» **Materials provided**

---

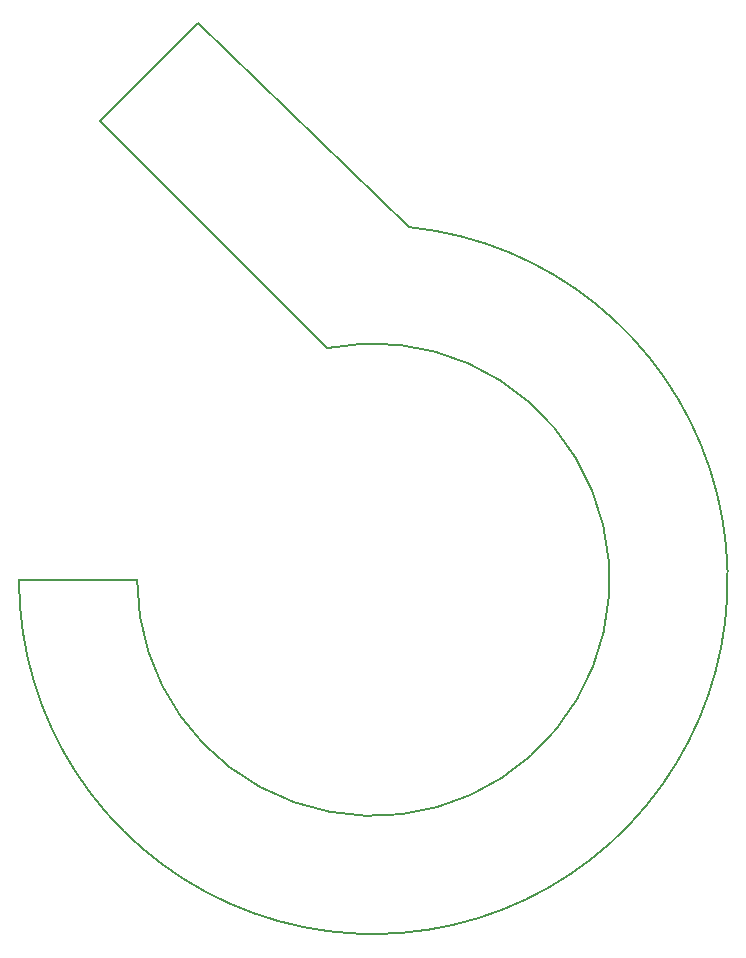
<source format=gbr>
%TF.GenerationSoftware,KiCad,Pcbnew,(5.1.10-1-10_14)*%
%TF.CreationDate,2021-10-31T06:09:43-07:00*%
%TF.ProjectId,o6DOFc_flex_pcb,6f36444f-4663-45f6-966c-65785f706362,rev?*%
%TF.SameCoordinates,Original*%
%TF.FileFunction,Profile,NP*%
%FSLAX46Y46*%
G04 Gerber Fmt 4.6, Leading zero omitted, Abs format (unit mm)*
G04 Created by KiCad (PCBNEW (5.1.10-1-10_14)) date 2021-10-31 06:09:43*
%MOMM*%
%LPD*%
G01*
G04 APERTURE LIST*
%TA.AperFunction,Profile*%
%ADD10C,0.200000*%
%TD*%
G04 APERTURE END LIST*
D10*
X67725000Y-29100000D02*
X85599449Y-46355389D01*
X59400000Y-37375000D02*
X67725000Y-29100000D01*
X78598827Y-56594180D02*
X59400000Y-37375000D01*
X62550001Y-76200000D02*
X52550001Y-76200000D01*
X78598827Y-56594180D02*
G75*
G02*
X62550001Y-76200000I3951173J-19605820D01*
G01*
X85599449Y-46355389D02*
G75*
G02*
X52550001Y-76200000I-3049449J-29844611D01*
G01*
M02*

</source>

---

The expected output is the run of lines from the one holding "X67725000Y-29100000D02*" to the last line of the entries above, each reproduced character for character.

X67725000Y-29100000D02*
X85599449Y-46355389D01*
X59400000Y-37375000D02*
X67725000Y-29100000D01*
X78598827Y-56594180D02*
X59400000Y-37375000D01*
X62550001Y-76200000D02*
X52550001Y-76200000D01*
X78598827Y-56594180D02*
G75*
G02*
X62550001Y-76200000I3951173J-19605820D01*
G01*
X85599449Y-46355389D02*
G75*
G02*
X52550001Y-76200000I-3049449J-29844611D01*
G01*
M02*

</source>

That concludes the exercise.